On a lieu de s’étonner du nom­bre de manuscrits médiévaux inédits qui continuent de réapparaître en cette fin du XXe siècle. On s’étonne encore davantage quand surgit un manuscrit demeuré totalement in­connu, quoique ayant appartenu à l’un des personnages les plus éminents de la France du XVe siècle et portant ostensiblement tous ses in­signes de propriété. C’est ainsi qu’est dernièrement venu au jour le propre livre d’heures du célèbre chancelier de France Guillaume Jouvenel des Ursins, et la Bibliothè­que nationale de France a heureusement pu acquérir cet objet d’un intérêt patrimonial évident. L’ou­vrage a déjà été présenté par nous-même dans un bref article destiné à faire connaître son acquisition, au­quel nous renvoyons pour sa des­cription et pour les illustrations en couleurs qui l’accompagnent, ainsi que pour la biographie du célèbre commanditaire. L’apparition inattendue de ce livre, dont on peut dater et situer l’exécution vers la fin des années 1440 à Paris, invite à reconsidérer le peu que l’on connaît de la peinture parisienne avant le milieu du XVe siècle.

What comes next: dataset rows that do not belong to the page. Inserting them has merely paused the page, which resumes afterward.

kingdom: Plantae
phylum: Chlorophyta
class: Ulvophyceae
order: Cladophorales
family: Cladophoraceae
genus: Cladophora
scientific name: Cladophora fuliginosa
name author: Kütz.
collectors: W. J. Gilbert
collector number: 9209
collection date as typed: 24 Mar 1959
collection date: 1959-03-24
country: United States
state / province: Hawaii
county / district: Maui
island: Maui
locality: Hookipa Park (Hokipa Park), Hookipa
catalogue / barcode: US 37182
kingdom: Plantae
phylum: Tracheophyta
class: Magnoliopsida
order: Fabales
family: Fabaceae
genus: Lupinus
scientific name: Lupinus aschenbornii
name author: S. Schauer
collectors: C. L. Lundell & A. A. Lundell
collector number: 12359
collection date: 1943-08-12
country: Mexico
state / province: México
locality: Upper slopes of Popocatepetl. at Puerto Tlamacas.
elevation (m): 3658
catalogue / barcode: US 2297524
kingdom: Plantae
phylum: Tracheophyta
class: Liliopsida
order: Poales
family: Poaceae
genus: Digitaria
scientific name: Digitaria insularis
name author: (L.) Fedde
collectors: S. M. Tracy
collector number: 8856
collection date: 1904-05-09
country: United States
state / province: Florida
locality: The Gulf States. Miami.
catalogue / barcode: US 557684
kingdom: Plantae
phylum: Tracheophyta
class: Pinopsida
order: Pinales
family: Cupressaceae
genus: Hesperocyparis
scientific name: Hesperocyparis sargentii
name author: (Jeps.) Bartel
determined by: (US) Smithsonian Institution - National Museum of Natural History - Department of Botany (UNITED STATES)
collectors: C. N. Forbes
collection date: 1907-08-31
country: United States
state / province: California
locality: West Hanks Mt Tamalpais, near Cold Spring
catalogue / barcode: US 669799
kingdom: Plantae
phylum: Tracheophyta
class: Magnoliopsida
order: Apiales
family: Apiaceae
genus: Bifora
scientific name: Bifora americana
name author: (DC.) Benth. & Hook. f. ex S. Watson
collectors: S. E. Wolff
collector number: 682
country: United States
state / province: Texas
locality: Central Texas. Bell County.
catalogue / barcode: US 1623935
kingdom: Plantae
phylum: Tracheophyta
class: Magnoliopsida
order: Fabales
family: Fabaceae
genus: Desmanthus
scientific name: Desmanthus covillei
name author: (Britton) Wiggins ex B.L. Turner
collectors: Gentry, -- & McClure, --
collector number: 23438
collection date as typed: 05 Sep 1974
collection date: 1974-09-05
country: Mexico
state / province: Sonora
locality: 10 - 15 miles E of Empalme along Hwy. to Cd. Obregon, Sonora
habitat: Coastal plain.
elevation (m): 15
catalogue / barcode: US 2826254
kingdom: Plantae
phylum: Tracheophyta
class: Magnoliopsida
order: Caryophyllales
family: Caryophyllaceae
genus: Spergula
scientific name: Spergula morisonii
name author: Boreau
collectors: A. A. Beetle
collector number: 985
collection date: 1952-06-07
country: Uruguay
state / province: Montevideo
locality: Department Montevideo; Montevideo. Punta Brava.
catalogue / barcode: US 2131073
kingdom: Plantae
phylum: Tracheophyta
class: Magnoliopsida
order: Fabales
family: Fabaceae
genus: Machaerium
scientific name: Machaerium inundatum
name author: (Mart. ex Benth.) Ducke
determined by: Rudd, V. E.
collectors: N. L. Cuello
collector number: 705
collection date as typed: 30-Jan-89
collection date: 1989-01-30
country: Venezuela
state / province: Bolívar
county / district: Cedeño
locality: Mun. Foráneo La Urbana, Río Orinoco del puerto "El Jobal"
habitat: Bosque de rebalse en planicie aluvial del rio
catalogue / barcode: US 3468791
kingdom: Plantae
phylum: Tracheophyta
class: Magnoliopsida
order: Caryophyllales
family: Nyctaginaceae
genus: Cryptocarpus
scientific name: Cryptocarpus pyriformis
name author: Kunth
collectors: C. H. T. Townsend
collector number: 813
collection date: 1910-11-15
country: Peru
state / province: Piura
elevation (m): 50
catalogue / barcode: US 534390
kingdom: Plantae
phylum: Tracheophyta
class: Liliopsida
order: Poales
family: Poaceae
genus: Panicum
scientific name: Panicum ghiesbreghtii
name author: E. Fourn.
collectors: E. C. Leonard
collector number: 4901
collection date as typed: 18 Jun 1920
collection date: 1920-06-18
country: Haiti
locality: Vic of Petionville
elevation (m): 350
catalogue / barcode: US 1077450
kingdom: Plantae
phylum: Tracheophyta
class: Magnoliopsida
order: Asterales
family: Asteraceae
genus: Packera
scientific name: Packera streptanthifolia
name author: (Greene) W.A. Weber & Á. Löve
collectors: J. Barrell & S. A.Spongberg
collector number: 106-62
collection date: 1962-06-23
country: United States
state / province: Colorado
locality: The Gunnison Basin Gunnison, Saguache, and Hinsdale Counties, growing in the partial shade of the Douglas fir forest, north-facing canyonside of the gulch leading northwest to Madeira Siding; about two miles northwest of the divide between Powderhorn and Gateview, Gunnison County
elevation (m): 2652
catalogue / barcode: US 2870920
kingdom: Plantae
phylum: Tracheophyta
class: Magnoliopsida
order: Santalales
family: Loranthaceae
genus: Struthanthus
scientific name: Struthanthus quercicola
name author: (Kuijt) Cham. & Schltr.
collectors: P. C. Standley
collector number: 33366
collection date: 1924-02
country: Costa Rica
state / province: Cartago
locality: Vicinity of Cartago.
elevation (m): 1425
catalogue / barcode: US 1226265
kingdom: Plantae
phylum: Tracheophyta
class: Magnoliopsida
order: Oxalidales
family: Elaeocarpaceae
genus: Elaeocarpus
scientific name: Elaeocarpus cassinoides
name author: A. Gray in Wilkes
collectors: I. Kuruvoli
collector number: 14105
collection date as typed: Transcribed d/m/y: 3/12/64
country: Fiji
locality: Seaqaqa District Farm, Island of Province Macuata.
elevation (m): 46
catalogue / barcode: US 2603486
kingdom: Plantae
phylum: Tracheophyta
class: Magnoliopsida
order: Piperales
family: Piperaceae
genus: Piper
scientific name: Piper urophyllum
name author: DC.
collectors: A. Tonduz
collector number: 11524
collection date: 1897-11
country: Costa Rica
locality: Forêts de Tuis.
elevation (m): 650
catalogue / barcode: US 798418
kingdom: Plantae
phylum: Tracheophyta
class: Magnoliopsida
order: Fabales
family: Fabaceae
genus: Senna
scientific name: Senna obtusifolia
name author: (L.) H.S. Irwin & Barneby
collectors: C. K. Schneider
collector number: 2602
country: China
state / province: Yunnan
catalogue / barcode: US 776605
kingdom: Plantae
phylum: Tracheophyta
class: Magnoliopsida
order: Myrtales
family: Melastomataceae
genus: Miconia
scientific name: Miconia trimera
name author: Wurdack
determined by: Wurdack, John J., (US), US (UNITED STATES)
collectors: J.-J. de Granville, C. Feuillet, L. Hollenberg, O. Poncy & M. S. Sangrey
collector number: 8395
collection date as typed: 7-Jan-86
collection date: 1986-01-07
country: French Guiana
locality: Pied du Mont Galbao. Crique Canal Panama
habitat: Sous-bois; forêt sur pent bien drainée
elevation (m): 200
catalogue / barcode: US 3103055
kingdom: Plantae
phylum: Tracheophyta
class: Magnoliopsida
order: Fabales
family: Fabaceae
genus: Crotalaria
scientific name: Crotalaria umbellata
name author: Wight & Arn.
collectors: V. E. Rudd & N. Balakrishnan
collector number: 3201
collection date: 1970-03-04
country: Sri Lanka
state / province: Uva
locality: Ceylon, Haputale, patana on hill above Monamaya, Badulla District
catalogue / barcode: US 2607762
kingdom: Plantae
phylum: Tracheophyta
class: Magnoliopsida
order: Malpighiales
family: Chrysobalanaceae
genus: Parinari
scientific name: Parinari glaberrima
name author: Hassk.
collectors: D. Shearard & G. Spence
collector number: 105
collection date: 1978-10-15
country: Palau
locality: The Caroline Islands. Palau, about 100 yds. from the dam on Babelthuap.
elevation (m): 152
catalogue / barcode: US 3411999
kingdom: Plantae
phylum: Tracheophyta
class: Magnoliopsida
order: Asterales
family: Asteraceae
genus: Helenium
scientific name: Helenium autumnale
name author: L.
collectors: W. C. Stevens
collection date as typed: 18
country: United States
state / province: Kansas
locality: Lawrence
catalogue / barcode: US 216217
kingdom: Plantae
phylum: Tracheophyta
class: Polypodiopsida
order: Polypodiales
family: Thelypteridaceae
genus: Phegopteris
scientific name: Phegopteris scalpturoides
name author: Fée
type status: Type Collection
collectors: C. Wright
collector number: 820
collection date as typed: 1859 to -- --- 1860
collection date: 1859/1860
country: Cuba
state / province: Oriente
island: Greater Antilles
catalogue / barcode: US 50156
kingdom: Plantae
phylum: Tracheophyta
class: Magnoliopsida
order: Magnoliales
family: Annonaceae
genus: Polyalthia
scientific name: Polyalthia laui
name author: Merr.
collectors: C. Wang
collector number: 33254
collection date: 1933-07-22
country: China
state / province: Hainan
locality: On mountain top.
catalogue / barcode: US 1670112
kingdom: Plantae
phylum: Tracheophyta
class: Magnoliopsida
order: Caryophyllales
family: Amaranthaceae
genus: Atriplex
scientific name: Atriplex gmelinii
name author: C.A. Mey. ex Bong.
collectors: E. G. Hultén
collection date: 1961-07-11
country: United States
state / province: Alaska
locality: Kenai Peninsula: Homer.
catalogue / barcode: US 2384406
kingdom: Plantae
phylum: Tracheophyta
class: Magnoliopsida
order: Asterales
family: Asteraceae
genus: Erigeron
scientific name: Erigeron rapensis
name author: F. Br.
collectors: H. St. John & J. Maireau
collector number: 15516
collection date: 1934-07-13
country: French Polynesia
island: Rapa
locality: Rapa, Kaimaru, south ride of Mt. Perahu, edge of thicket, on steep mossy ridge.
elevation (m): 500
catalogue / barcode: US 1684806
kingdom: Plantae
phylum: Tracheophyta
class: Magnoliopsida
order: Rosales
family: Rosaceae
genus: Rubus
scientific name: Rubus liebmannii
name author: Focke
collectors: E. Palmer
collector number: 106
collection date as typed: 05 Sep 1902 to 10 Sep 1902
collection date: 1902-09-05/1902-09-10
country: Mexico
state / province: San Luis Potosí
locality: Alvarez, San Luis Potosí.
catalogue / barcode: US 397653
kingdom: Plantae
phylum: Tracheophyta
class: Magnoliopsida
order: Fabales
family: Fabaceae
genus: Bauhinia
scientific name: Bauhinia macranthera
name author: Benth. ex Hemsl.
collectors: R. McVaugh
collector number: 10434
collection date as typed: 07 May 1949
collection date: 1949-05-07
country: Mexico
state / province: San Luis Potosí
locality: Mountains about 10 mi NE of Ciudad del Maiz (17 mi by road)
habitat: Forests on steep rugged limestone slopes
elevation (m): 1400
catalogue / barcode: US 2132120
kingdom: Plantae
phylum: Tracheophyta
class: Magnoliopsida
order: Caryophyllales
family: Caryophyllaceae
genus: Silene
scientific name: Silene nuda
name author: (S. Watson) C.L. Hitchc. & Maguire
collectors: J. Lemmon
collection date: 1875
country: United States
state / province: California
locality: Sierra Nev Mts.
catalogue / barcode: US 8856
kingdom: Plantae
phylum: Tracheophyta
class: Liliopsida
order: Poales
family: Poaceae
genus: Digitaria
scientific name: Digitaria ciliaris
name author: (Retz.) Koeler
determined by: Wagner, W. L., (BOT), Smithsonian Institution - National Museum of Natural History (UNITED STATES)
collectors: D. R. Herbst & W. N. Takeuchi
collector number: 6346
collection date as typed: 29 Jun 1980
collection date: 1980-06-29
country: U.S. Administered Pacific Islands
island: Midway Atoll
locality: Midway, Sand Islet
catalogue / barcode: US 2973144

Les Heures de Guillaume Jouve­nel appartiennent à un groupe de manuscrits bien caractérisé par son style, œuvres d’un peintre — ou, plus exactement, d’une boutique — qui, par son abondante production, a occupé une place importante dans l’histoire de l’enluminure parisienne au milieu du XVe siècle. Connu au­jourd’hui sous le nom de Maître de Dunois — d’après le destinataire d’un des plus brillants livres d’heu­res de ce groupe — qui a remplacé son incommode appellation antérieure d’« Associé principal du Maître de Bedford », c’est en effet, comme l’a bien démontré Eleanor Spencer, un collaborateur plus jeune et qui restera un continuateur fidèle de l’enlumineur nommé le Maître de Bedford. Celui-ci, l’artiste le plus en vue à Paris entre 1420 et 1435 et le dernier grand représentant du style gothique international, avait dirigé à Paris l’atelier le plus florissant pen­dant l’occupation anglaise et travaillé tout particulièrement pour le duc de Bedford, régent de France au nom du jeune Henry VI d’Angle­terre, d’où son nom de convention. Il semble avoir disparu de la scène artistique au moment où mourait en 1435 son principal mécène et où les Anglais en recul abandonnaient Paris en 1436. Mais l’un de ses colla­borateurs, qui avait déjà participé à ses côtés à l’illustration de plusieurs des pages du Bréviaire de Bedford, prend alors le relais de l’atelier qu’il maintiendra en exercice pendant une trentaine d’années, en gardant l’essentiel de ses traditions en vi­gueur : c’est le Maître de Dunois, qui se met aussitôt à honorer les commandes de la nouvelle clientèle du milieu royal, pressée de profiter à son tour des ressources artistiques de la capitale qui lui étaient restées longtemps inaccessibles.